▸ Exercise prompt
Write out exactly the lines below starting at the one containing "DOUBLEMENT DU PRÉA" and ending at the one containing "Bond stepped backwards". Omit every picture.

[Opening Given data section]

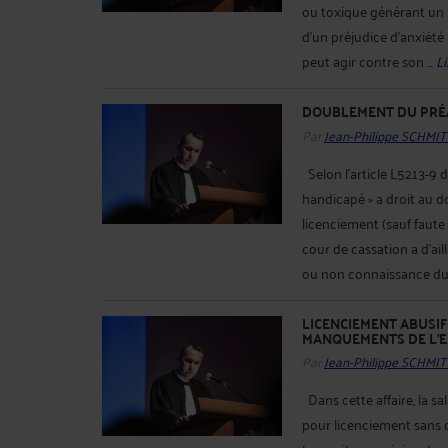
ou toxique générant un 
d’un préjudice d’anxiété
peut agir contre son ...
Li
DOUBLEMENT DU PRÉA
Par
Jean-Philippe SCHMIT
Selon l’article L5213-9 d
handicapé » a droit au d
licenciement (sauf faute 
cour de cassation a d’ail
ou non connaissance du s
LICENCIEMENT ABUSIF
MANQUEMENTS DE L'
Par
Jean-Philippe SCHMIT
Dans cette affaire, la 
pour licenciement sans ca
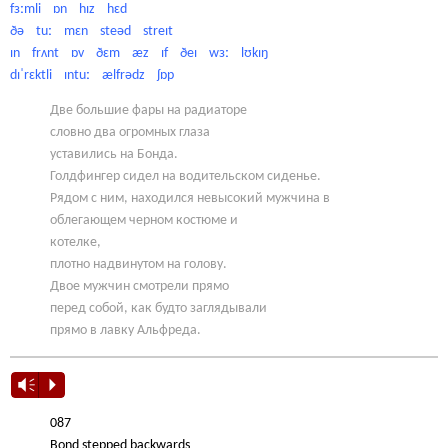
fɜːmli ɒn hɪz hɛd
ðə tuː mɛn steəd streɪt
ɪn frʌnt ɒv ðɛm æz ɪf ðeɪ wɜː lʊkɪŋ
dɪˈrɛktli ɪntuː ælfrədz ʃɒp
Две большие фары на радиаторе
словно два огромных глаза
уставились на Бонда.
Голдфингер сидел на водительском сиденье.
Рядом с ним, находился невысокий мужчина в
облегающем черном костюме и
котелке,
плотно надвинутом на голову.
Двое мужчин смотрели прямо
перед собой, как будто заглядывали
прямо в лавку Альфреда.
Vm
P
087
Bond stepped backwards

[Closing Given data section]
[Opening Given data section]

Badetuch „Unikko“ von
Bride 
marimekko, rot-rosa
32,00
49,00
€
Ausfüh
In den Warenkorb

[Closing Given data section]

▸ Exercise solution
DOUBLEMENT DU PRÉA
Par
Jean-Philippe SCHMIT
Selon l’article L5213-9 d
handicapé » a droit au d
licenciement (sauf faute 
cour de cassation a d’ail
ou non connaissance du s
LICENCIEMENT ABUSIF
MANQUEMENTS DE L'
Par
Jean-Philippe SCHMIT
Dans cette affaire, la 
pour licenciement sans ca
fɜːmli ɒn hɪz hɛd
ðə tuː mɛn steəd streɪt
ɪn frʌnt ɒv ðɛm æz ɪf ðeɪ wɜː lʊkɪŋ
dɪˈrɛktli ɪntuː ælfrədz ʃɒp
Две большие фары на радиаторе
словно два огромных глаза
уставились на Бонда.
Голдфингер сидел на водительском сиденье.
Рядом с ним, находился невысокий мужчина в
облегающем черном костюме и
котелке,
плотно надвинутом на голову.
Двое мужчин смотрели прямо
перед собой, как будто заглядывали
прямо в лавку Альфреда.
Vm
P
087
Bond stepped backwards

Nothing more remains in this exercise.